Nel 2014 viene emanata un’ulteriore legge di attuazione del Piano casa: il programma di recupero ex articolo 4 del Decreto Legge n. 47 del 2014 convertito nella Legge n. 80 del 2014 recante "Misure urgenti per l'emergenza abitativa, per il mercato delle costruzioni e per Expo 2015" che si concentra prevalentemente sul recupero e la razionalizzazione del patrimonio pubblico esistente.

20 http://www.mit.gov.it/documentazione/piano-nazionale-edilizia-abitativa-relazione-annuale-2015-sullo- stato-di-attuazione.

3. Una metodologia per la valutazione delle politiche di

Social Housing

Nei precedenti capitoli si sono delineati alcuni tratti caratteristici delle politiche di edilizia residenziale sociale che in un certo senso possono essere considerate l’oggetto secondario della presente ricerca. La questione principale, infatti, riguarda il come valutare tali politiche poiché, se da una parte possiamo considerarle rilevanti dal punto di vista degli effetti sociali – ci si domanda in che modo le politiche possano incidere sul problema del disagio abitativo nell’ambito del diritto alla casa, ma anche dal punto di vista delle dinamiche sociali che si possono innescare come si è visto con gli esempi francese e belga – dall’altra le politiche di social housing possono essere considerate come esempio efficace di quel tipo di politiche riconducibili alla categoria della complessità.

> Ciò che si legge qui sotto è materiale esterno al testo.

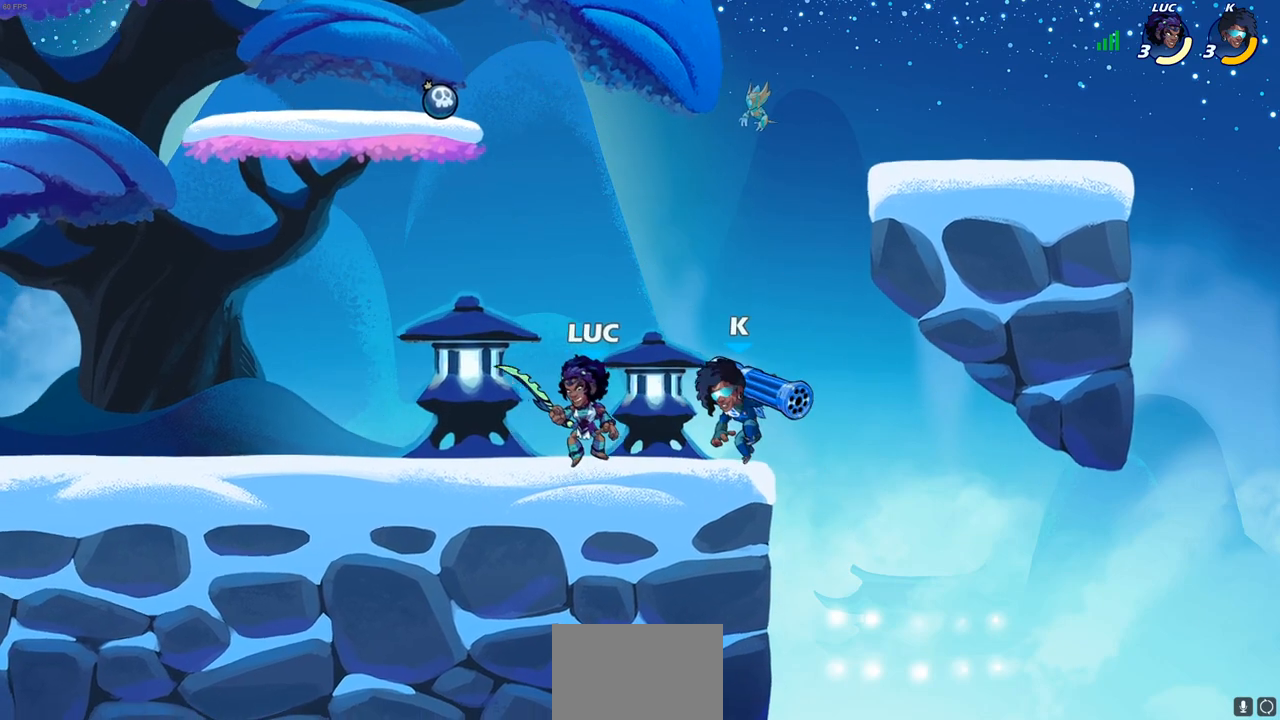
{"buttons": [], "left_stick": "center", "right_stick": "center", "events": [[200, "left_stick", "left"], [383, "left_stick", "center"]]}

Ed è al fine di affrontare la complessità delle politiche abitative in un’ottica valutativa che la ricerca ha sviluppato una strategia in grado di cogliere, sia la complessità, che abbiamo definito come multisettorialità, sia, soprattutto, la differenza tra la valutazione di una politica e quella dei più circoscritti progetti o interventi.

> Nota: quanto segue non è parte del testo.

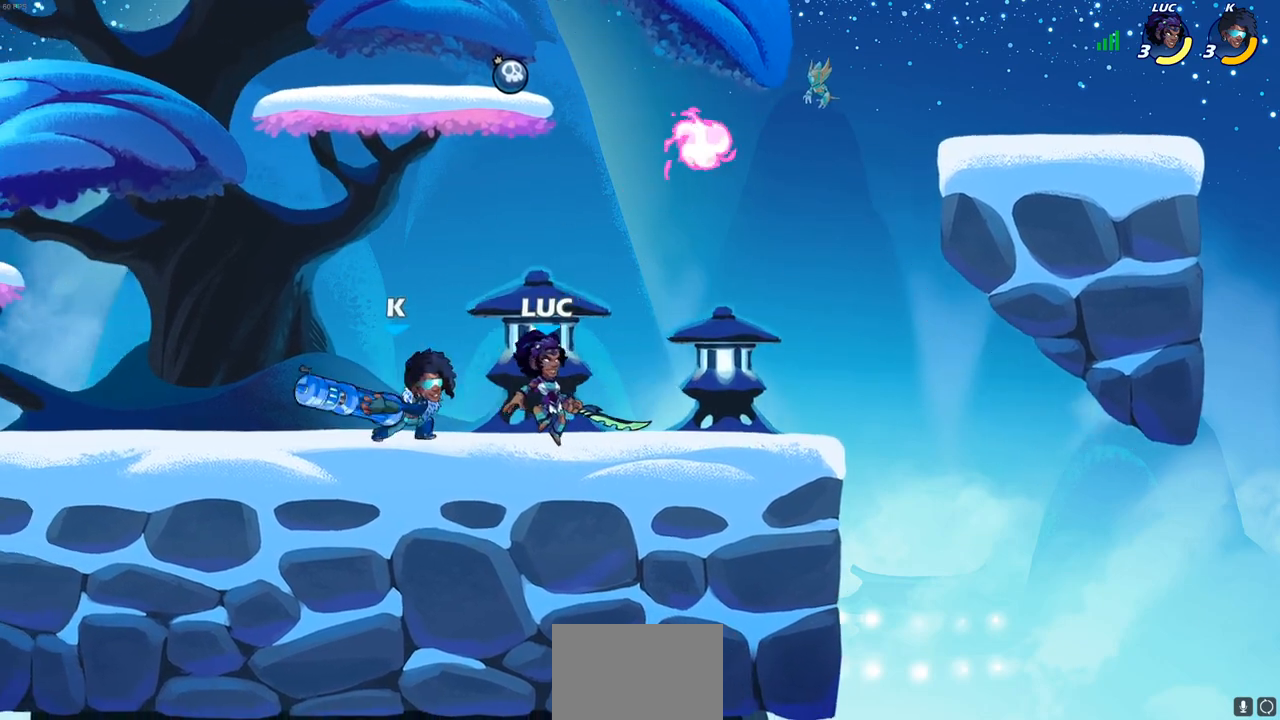
{"buttons": ["CROSS"], "left_stick": "right", "right_stick": "center", "events": [[133, "CROSS", "down"], [217, "left_stick", "up"], [300, "CROSS", "up"], [367, "left_stick", "right"], [500, "CROSS", "down"]]}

Prendendo in prestito uno dei principi cardine della teoria della Gestalt, potremmo affermare che valutare una politica non è riducibile alla somma degli interventi, dei progetti e dei programmi che la compongono. In effetti, considerarla come una semplice somma degli elementi che la compongono non permetterebbe di osservare le interrelazioni che si stabiliscono tra ciascun elemento e tutti gli altri. Inoltre, si è detto che una politica è anche ciò che si decide di non fare e, in una tale ottica, non sarebbe possibile considerare anche questo tipo di azione (non fare). Non solo, i singoli progetti possono avere obiettivi specifici che non coincidono e a volte addirittura non sono compatibili con gli obiettivi generali della politica di cui fanno parte (come nell’esempio della scolarizzazione dei giovani rom). Allo stesso tempo, tuttavia, la valutazione di una politica non può prescindere dalla valutazione dei singoli interventi, progetti e programmi, poiché una valutazione avulsa da questi rischierebbe di non essere basata su evidenze empiriche in grado di connettere le azioni intraprese con i risultati raggiunti, i risultati attesi e quelli inattesi.

Politiche ed altri tipi di intervento più circoscritti, essendo oggetti di studio differenti, possono differenziarsi sul piano dell’esercizio di valutazione, sia per il tipo di domande valutative che possiamo formulare, sia per le tecniche di ricerca che è possibile utilizzare.